# work cars of the Loyet Logging Company



## trainbuffjr (Jan 11, 2008)

Here are some pictures of work cars on the Loyet Logging Company. Some of you may have seen them on the old site, but I now have a better camera to take pictures. First is the work / blacksmith car 


























































Next are the logging disconnects made out of New Bright trucks 


























and here is the caboose based on the HO scale model made by Kadee 










































If you have any questions feel free to ask. Hope you enjoyed the pictures. 

Aaron Loyet


----------



## vsmith (Jan 2, 2008)

Nice stuff, when do we get a video of the Frankenstein Shay pullings these around?


----------



## jimtyp (Jan 2, 2008)

Aaron, great modeling! I like the realistic look your models provide, including the weathering, very nice! I do have one complaint. The line for the winch detracts from the model because it appears to be heavier than the hook, so it looks loose. What did you use? Maybe try some thinner thread? I do like the black and white shots also, makes the models look like they are from a time in the past


----------



## Richard Smith (Jan 2, 2008)

Very nice modeling and weathering!


----------



## trainbuffjr (Jan 11, 2008)

Thanks for the great replies guys. I used wax linen for rope which is to heavy, using smaller thread is a good idea. 

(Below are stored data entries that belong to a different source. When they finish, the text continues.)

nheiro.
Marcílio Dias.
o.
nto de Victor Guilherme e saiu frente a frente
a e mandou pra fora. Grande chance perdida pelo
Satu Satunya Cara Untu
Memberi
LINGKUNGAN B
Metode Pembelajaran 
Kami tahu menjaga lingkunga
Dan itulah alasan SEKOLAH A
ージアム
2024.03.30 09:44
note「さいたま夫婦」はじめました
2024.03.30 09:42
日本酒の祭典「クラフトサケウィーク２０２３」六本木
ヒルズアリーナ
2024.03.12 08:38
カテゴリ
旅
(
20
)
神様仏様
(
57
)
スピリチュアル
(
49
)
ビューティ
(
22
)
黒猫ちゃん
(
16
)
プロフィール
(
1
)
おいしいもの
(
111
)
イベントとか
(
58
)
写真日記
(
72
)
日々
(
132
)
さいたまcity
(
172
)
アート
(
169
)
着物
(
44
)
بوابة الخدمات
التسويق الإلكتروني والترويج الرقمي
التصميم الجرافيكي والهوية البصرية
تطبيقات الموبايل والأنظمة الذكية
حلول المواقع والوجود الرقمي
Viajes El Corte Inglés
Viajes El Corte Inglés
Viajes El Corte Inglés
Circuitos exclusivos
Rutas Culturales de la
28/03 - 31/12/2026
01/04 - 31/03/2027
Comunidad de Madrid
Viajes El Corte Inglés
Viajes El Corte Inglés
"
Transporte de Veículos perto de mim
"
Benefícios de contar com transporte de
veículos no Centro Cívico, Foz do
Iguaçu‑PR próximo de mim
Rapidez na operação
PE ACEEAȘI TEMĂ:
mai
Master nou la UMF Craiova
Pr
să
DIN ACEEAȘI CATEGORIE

Vic, next time I have the shay and cars out I will try to make a video and post it. 
If you have any more questions feel free to ask. 

Thanks, 
Aaron Loyet


----------



## rgolding (Jan 2, 2008)

I have the pleasure of being a member of the Gateway Garden Railroad Club with Aaron. His modeling talent is very striking. He keeps coming up with little new items that keep you coming back looking for more. If he creates bad work, I think he keeps it hidden. ;-)


----------



## chuckger (Jan 2, 2008)

Hi Aaron, 

Great looking cars, you gotta get them together with the shay and take some picks. 

chuckger


----------